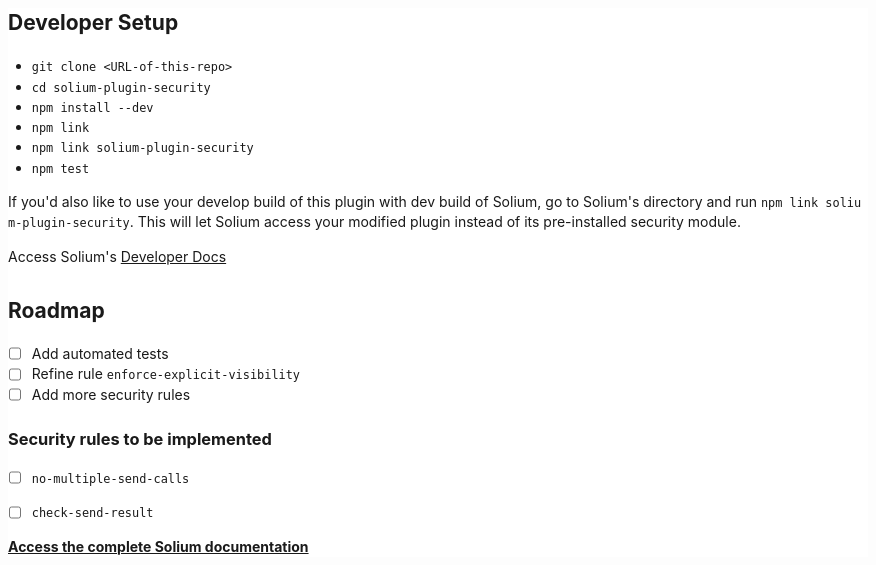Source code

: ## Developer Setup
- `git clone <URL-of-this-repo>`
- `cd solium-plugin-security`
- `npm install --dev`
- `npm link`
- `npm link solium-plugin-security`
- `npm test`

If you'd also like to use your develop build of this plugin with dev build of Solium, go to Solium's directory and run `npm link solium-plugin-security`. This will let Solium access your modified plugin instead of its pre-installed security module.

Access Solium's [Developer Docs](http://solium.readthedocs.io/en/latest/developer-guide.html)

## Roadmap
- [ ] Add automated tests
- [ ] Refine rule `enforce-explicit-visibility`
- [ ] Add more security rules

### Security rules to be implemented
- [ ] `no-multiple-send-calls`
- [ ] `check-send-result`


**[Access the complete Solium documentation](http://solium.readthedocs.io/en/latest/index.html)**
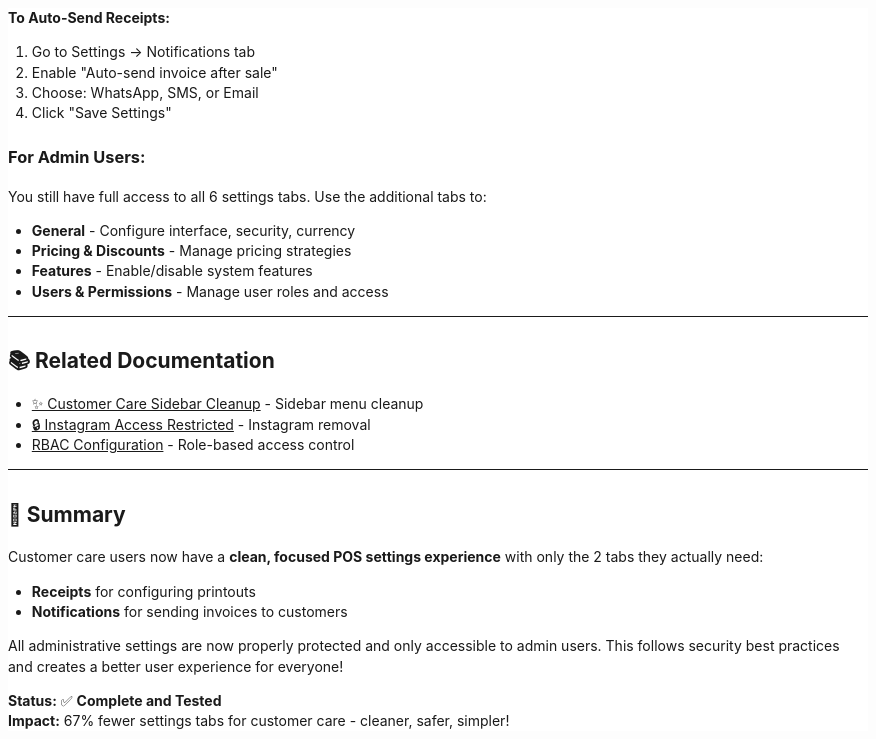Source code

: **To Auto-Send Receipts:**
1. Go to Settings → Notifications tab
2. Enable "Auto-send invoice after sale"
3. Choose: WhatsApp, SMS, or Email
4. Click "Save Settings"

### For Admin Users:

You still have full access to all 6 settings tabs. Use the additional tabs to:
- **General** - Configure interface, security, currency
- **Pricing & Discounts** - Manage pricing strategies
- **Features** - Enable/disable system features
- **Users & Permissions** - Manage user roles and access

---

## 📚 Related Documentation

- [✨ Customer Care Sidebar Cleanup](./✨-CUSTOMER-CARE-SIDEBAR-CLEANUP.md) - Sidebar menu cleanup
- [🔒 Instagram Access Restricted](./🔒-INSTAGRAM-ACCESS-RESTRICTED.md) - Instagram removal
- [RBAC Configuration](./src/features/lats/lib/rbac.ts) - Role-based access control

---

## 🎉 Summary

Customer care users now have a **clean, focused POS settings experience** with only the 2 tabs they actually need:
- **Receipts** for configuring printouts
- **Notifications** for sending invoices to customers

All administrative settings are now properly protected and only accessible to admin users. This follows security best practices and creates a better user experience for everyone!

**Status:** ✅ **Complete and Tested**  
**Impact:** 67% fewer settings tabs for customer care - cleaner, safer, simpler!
-=-=-
**AIM OF THE TASK:** Leave out the pictures and print every line of the data exactly.

**EXERCISE RESPONSE:**
Source code

: ## Developer Setup
- `git clone <URL-of-this-repo>`
- `cd solium-plugin-security`
- `npm install --dev`
- `npm link`
- `npm link solium-plugin-security`
- `npm test`

If you'd also like to use your develop build of this plugin with dev build of Solium, go to Solium's directory and run `npm link solium-plugin-security`. This will let Solium access your modified plugin instead of its pre-installed security module.

Access Solium's [Developer Docs](http://solium.readthedocs.io/en/latest/developer-guide.html)

## Roadmap
- [ ] Add automated tests
- [ ] Refine rule `enforce-explicit-visibility`
- [ ] Add more security rules

### Security rules to be implemented
- [ ] `no-multiple-send-calls`
- [ ] `check-send-result`


**[Access the complete Solium documentation](http://solium.readthedocs.io/en/latest/index.html)**
Source code

: **To Auto-Send Receipts:**
1. Go to Settings → Notifications tab
2. Enable "Auto-send invoice after sale"
3. Choose: WhatsApp, SMS, or Email
4. Click "Save Settings"

### For Admin Users:

You still have full access to all 6 settings tabs. Use the additional tabs to:
- **General** - Configure interface, security, currency
- **Pricing & Discounts** - Manage pricing strategies
- **Features** - Enable/disable system features
- **Users & Permissions** - Manage user roles and access

---

## 📚 Related Documentation

- [✨ Customer Care Sidebar Cleanup](./✨-CUSTOMER-CARE-SIDEBAR-CLEANUP.md) - Sidebar menu cleanup
- [🔒 Instagram Access Restricted](./🔒-INSTAGRAM-ACCESS-RESTRICTED.md) - Instagram removal
- [RBAC Configuration](./src/features/lats/lib/rbac.ts) - Role-based access control

---

## 🎉 Summary

Customer care users now have a **clean, focused POS settings experience** with only the 2 tabs they actually need:
- **Receipts** for configuring printouts
- **Notifications** for sending invoices to customers

All administrative settings are now properly protected and only accessible to admin users. This follows security best practices and creates a better user experience for everyone!

**Status:** ✅ **Complete and Tested**  
**Impact:** 67% fewer settings tabs for customer care - cleaner, safer, simpler!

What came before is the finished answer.